Exercise goal → Only one stretch of the records below should be repeated. It starts with the line containing "Probationary World Languages" and goes on through the line containing "Certification: Initial", exactly as written.

Page-level text extractions →
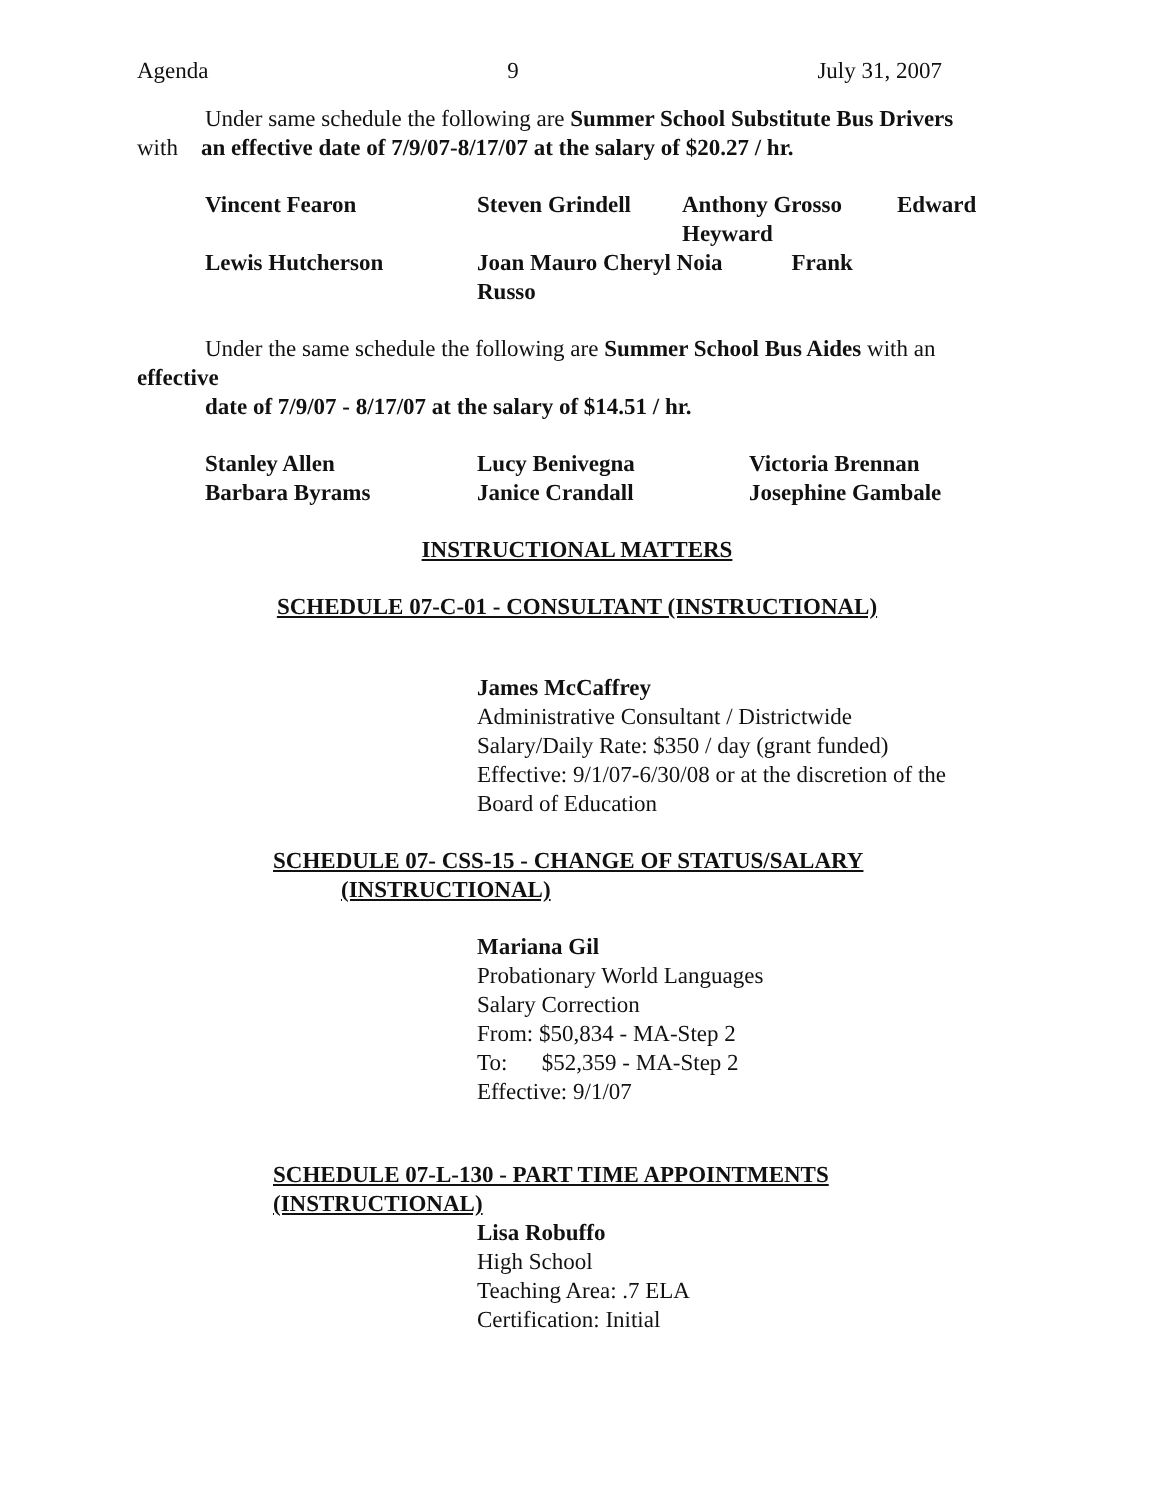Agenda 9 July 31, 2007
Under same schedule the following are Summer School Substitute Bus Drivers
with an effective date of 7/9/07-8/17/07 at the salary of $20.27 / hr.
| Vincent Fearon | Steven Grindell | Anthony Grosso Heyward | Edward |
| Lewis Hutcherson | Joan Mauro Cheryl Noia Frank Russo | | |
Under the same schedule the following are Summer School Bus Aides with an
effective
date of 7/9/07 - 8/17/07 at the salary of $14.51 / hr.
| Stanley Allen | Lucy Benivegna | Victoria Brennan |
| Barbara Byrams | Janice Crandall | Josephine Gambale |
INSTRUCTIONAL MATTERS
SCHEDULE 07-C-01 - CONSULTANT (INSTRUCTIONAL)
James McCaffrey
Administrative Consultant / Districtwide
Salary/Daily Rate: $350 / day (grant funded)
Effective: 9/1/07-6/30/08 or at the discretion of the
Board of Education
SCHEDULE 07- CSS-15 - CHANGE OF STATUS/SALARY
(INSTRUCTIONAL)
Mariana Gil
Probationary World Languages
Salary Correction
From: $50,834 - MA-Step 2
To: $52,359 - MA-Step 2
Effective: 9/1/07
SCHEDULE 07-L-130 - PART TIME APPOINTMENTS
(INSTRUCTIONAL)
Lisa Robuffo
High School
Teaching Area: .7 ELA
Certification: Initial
* * *
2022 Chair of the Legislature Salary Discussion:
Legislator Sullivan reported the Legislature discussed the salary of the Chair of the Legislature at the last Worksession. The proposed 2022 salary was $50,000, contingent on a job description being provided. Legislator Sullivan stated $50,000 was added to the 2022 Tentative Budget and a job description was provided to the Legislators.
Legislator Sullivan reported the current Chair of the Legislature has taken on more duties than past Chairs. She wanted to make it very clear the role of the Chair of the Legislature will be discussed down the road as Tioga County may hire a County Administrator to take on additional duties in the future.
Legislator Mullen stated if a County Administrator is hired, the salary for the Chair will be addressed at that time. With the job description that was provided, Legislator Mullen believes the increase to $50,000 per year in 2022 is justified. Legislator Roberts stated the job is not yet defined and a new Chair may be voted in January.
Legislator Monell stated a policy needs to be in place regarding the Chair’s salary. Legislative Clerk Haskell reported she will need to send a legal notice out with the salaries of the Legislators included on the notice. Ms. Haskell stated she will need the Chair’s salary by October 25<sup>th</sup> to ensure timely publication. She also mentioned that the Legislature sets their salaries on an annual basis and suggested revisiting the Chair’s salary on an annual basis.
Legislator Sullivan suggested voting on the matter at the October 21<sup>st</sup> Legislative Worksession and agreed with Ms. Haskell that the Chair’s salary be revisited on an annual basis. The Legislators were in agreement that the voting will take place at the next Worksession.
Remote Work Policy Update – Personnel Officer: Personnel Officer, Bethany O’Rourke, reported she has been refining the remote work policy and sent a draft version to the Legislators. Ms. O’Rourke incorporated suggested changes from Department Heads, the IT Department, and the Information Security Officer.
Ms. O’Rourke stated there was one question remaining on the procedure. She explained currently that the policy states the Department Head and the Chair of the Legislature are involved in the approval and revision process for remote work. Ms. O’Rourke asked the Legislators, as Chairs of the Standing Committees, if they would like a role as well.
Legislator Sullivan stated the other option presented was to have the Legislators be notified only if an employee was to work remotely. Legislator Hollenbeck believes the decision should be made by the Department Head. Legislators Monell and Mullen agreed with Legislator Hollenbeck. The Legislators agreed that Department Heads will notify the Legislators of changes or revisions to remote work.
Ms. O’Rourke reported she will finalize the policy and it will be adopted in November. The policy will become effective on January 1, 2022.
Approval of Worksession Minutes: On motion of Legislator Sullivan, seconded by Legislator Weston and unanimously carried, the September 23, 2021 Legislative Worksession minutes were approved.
...
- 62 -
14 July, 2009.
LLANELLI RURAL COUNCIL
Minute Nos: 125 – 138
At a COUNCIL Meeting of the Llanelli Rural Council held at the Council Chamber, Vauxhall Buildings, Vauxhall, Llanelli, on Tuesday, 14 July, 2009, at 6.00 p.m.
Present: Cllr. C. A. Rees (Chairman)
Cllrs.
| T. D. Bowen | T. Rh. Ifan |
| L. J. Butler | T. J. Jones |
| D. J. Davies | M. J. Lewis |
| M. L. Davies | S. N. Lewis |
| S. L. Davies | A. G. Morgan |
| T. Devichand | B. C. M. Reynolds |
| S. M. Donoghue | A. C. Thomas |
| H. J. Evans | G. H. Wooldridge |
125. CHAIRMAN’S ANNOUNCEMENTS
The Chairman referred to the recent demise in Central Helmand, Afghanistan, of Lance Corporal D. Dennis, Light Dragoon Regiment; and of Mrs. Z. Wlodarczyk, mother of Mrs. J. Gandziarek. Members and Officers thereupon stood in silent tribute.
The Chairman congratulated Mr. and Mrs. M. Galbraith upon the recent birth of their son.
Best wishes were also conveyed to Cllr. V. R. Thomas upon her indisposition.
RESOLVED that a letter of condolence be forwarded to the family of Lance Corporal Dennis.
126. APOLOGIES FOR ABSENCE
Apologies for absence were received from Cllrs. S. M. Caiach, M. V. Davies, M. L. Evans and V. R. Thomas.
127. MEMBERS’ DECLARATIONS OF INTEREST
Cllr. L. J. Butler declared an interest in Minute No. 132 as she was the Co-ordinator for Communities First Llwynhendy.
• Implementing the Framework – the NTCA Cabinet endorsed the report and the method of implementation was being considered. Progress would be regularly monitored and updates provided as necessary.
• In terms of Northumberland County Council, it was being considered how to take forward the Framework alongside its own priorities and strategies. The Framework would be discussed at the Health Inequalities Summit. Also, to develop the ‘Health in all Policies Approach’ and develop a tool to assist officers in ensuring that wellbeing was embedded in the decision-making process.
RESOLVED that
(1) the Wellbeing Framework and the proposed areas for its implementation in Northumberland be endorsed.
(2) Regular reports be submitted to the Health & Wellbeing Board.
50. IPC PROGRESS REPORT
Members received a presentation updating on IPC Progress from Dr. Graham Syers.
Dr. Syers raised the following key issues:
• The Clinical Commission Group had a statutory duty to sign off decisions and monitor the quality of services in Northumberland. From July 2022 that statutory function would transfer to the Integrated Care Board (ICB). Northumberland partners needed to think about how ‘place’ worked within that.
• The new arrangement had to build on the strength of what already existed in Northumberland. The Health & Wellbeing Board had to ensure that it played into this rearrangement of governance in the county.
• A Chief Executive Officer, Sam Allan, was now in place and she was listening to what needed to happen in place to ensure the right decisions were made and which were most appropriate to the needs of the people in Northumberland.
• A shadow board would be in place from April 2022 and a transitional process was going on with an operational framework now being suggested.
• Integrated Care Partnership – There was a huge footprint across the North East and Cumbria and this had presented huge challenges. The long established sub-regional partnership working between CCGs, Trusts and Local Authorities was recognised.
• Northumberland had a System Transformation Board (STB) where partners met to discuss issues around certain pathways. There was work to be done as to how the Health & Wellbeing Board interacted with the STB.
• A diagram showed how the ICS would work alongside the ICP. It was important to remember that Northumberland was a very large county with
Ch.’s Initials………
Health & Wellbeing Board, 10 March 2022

Answer for the task →
Probationary World Languages
Salary Correction
From: $50,834 - MA-Step 2
To: $52,359 - MA-Step 2
Effective: 9/1/07
SCHEDULE 07-L-130 - PART TIME APPOINTMENTS
(INSTRUCTIONAL)
Lisa Robuffo
High School
Teaching Area: .7 ELA
Certification: Initial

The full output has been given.